Some data formats are less clear. A spreadsheet might fall into semi-structured data, but only if it had a true table structure. An XML document might be semi-structured if it represents the records returned from a REST API call, but unstructured if it represents a web page. What about an RSS feed? It could be viewed as either unstructured data to be rendered as a webpage or semi-structured data — a time series sequence of data to be processed by an analytics tool. Thus, the boundary between semi-structured and unstructured is somewhat fluid for some formats and may depend on a given object’s intended use.

Analytics for unstructured data

Modern analytics engines like Hadoop were an advancement over traditional data warehouses — they extended the domain of analytics to include semi-structured data. The purpose of the map step in a map-reduce process is to convert semi-structured data into structured data for aggregation. Some unstructured data can be converted very easily into a semi-structured format for analysis by algorithms like map-reduce. For example, web pages can be converted almost effortless into lists of outgoing links for Google’s page-rank algorithm.

For other unstructured data formats, it is harder to see how they can be converted to a form amenable to analytics.

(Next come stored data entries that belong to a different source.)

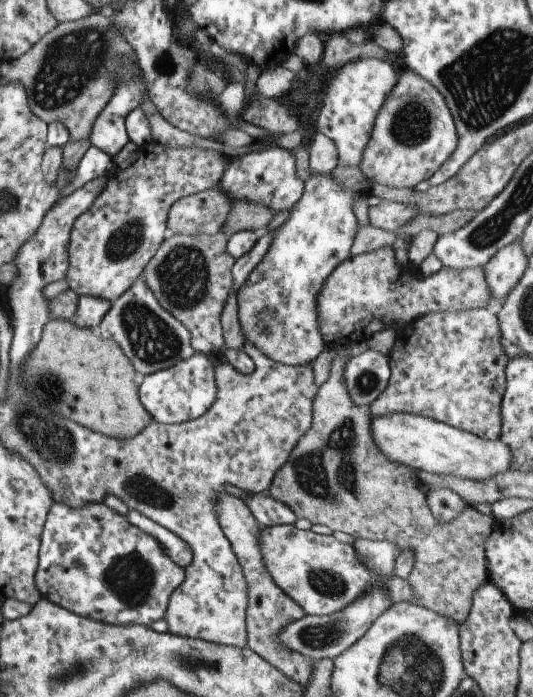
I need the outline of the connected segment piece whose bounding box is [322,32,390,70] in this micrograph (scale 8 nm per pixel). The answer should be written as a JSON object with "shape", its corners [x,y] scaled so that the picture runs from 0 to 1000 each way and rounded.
{"shape":[[[651,46],[625,49],[606,69],[604,95],[612,100],[638,100],[649,89],[660,89],[674,83],[711,82],[728,88],[732,77],[700,59],[679,59],[672,65],[657,63],[651,57]]]}

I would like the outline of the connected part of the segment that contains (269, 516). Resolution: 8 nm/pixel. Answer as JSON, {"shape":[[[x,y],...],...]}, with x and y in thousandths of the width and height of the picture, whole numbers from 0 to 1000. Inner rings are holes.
{"shape":[[[465,707],[460,722],[490,756],[548,752],[559,746],[544,726],[507,709]]]}

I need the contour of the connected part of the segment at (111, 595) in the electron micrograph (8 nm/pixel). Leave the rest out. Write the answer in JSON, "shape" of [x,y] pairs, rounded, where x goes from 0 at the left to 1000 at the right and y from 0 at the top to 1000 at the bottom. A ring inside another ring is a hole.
{"shape":[[[176,719],[150,729],[135,729],[124,722],[101,722],[96,726],[77,766],[77,782],[73,786],[71,812],[66,821],[66,836],[77,855],[88,858],[90,862],[99,864],[103,868],[114,869],[144,882],[156,885],[165,884],[165,887],[188,890],[188,892],[225,895],[225,898],[248,895],[281,900],[295,890],[310,887],[319,854],[341,838],[341,835],[345,835],[345,831],[347,815],[334,812],[332,806],[326,806],[326,803],[313,798],[311,791],[304,786],[304,782],[293,772],[283,770],[283,766],[272,765],[268,760],[248,753],[238,739],[210,732],[191,719]]]}

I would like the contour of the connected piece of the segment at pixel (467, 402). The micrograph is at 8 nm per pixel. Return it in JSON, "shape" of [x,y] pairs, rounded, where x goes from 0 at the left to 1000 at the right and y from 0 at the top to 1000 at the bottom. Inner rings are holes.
{"shape":[[[914,443],[846,445],[842,449],[809,448],[743,475],[745,484],[728,509],[734,531],[730,549],[724,560],[694,581],[696,597],[722,595],[724,593],[780,593],[897,624],[901,628],[934,633],[940,624],[940,580],[951,555],[947,528],[955,518],[942,501],[947,492],[942,492],[946,488],[940,481],[934,452]]]}

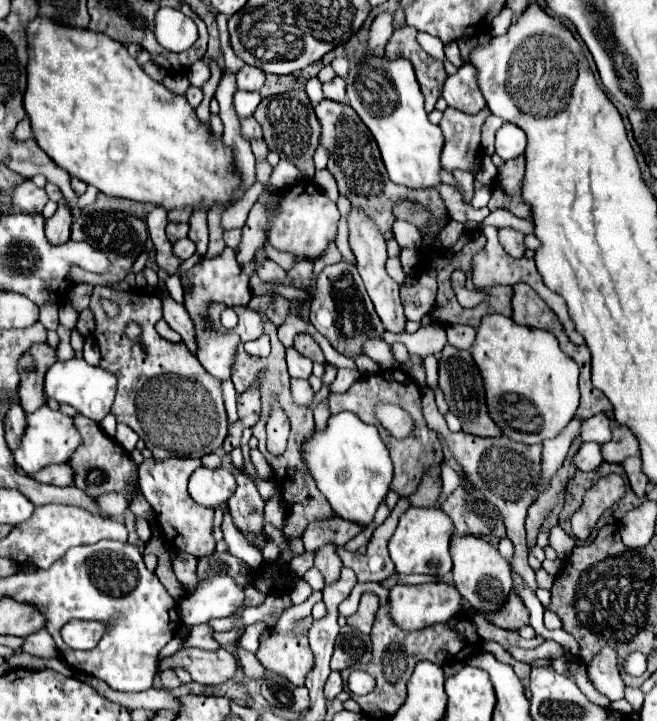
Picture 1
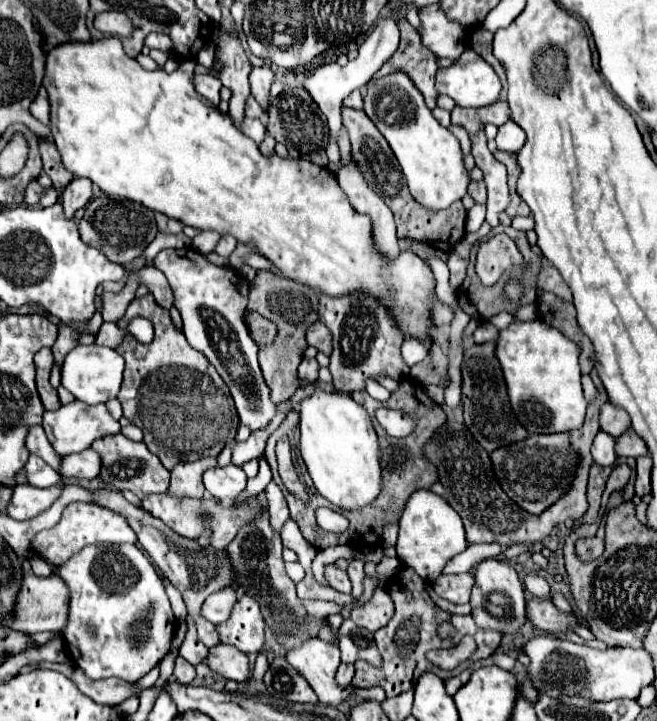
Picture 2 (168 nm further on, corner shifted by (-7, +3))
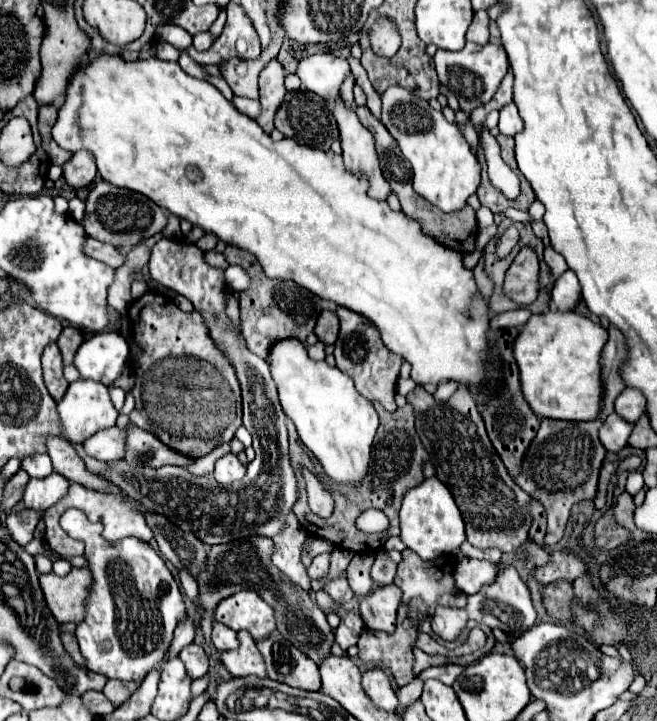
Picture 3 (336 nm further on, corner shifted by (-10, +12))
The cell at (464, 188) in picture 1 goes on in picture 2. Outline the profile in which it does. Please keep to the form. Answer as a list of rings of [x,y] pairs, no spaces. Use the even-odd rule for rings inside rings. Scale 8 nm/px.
[[[453,125],[449,126],[449,130],[459,140],[461,149],[463,151],[463,155],[466,156],[468,153],[470,153],[471,152],[471,140],[466,130],[463,129],[462,127],[453,126]]]

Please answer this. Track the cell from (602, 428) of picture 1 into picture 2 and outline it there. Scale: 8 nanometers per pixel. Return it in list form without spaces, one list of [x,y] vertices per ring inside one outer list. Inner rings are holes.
[[[605,403],[601,407],[599,421],[601,421],[601,429],[613,437],[619,437],[621,433],[625,433],[631,425],[627,413],[623,413],[623,409],[619,409],[617,405],[611,405],[611,403]]]

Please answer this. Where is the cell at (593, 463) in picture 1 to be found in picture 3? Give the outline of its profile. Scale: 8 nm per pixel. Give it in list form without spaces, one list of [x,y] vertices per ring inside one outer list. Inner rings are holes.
[[[610,414],[600,428],[600,442],[608,452],[620,452],[628,444],[626,440],[630,432],[632,432],[632,424],[624,422],[616,414]]]

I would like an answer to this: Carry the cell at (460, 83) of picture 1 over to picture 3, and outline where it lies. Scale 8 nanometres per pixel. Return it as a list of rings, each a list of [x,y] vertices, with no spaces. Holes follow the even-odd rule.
[[[466,42],[466,46],[458,52],[438,50],[434,56],[434,62],[436,62],[436,72],[440,78],[440,84],[444,84],[450,92],[454,92],[454,96],[462,104],[464,112],[472,112],[474,106],[488,102],[496,94],[502,78],[508,72],[506,52],[498,44],[478,46],[474,42]]]

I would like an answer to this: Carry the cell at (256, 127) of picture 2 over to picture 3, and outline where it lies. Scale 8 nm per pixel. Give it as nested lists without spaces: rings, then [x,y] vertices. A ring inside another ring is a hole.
[[[234,98],[232,100],[232,104],[242,112],[242,114],[246,114],[246,116],[250,116],[252,120],[256,120],[258,116],[260,116],[260,112],[262,112],[262,106],[260,106],[260,102],[258,100],[246,100],[246,98]]]

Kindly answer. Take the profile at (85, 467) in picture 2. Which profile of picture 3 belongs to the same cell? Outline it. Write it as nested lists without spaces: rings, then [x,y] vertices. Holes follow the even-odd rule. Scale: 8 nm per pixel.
[[[108,428],[100,430],[90,440],[84,440],[84,452],[100,462],[116,462],[122,458],[124,452],[124,430]]]

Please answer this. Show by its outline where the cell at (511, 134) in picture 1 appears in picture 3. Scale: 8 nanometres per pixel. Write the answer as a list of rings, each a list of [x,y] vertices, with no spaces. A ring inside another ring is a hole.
[[[508,104],[506,108],[500,110],[500,124],[498,124],[500,132],[506,136],[516,136],[518,132],[522,132],[524,122],[518,114],[518,108],[514,104]]]

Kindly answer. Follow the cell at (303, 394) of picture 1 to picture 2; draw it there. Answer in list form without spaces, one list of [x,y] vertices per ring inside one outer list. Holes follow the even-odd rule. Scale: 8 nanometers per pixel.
[[[303,359],[301,365],[299,365],[299,377],[301,377],[301,379],[317,381],[317,371],[319,371],[317,359]]]

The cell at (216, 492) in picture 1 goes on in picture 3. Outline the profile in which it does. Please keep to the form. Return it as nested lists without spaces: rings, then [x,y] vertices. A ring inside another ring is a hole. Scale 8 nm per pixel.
[[[226,454],[220,460],[216,460],[216,468],[214,468],[214,478],[220,484],[232,484],[242,480],[246,474],[246,466],[240,464],[240,460],[236,458],[236,454]]]

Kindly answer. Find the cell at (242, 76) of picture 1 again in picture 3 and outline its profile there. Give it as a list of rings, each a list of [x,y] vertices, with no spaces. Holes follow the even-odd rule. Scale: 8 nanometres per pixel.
[[[270,60],[264,70],[260,72],[260,104],[262,104],[262,116],[258,118],[258,124],[266,134],[274,130],[274,114],[278,106],[284,100],[286,88],[284,88],[284,68],[278,60]]]

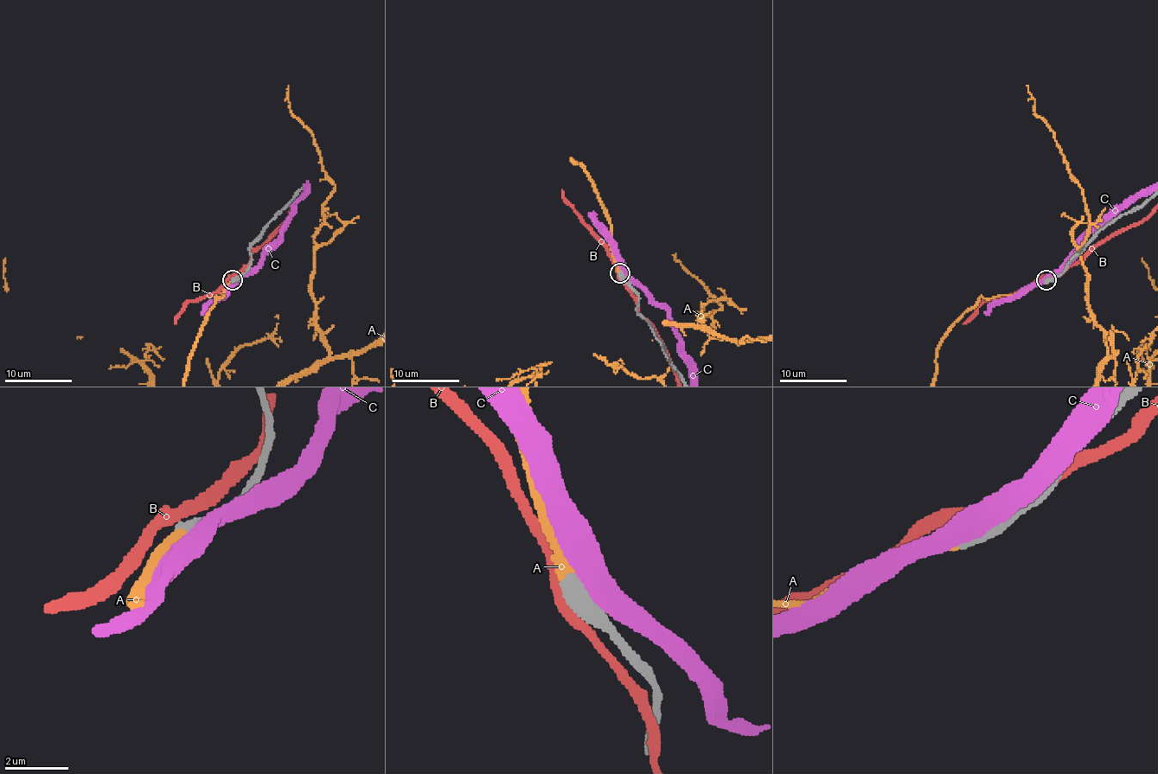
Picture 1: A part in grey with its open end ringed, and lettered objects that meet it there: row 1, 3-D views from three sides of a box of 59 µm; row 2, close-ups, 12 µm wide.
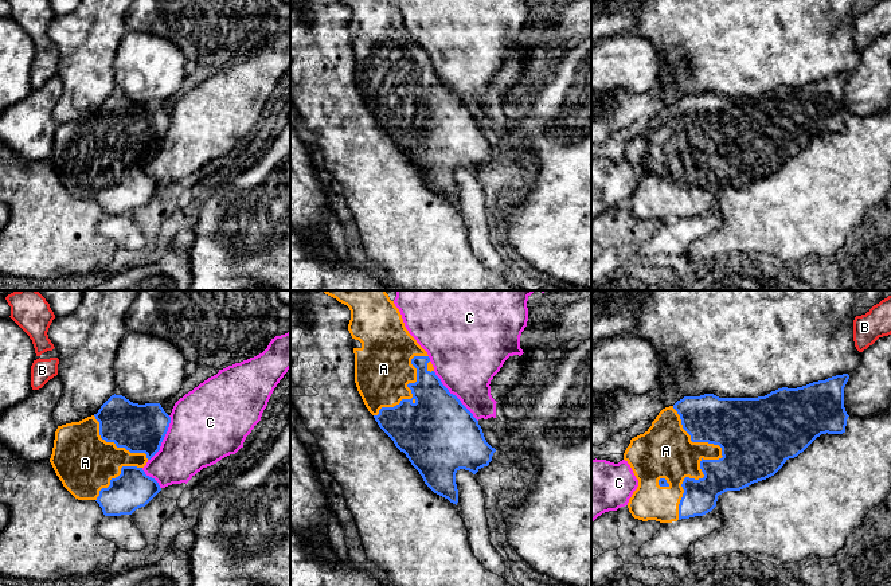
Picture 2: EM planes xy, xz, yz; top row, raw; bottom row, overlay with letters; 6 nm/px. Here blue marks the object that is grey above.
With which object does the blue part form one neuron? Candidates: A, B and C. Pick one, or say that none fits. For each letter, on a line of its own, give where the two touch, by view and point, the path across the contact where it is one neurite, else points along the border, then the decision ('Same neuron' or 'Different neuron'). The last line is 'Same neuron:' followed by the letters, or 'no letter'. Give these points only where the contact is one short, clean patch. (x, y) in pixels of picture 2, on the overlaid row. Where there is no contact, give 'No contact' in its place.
A: Touches blue at yz (710, 460). Same neuron
B: No contact. Different neuron
C: Touches blue at xz (454, 395). Different neuron
Same neuron: A

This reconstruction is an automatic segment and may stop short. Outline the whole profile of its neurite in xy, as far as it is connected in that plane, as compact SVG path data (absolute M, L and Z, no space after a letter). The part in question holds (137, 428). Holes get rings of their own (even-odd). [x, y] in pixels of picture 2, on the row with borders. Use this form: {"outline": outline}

How would you preprocess a video file to extract semi-structured data? Perhaps one might extract metadata properties and header data. A fingerprint can be generated to uniquely identify the content for de-duplication or detecting piracy. Other properties of the video could be extracted by some kind of domain-specific analysis. For a PDF file, one might look for keywords, extract external references (e.g. URLs or a bibliography), or try to auto-summarize the document. Clearly, analytics for this kind of unstructured data is as not well-explored as it is for semi-structured data.

Summary

We’ve grouped data into three categories: structured, semi-structured, and unstructured. If data cannot be broken down into records, it can be considered unstructured. The boundaries between each category are fluid and depend somewhat on the intended use of the data. Traditional data warehouses are focused on structured data, while tools like Hadoop are more focused on semi-structured data. Standardized analytics against truly unstructured data is still a largely open problem.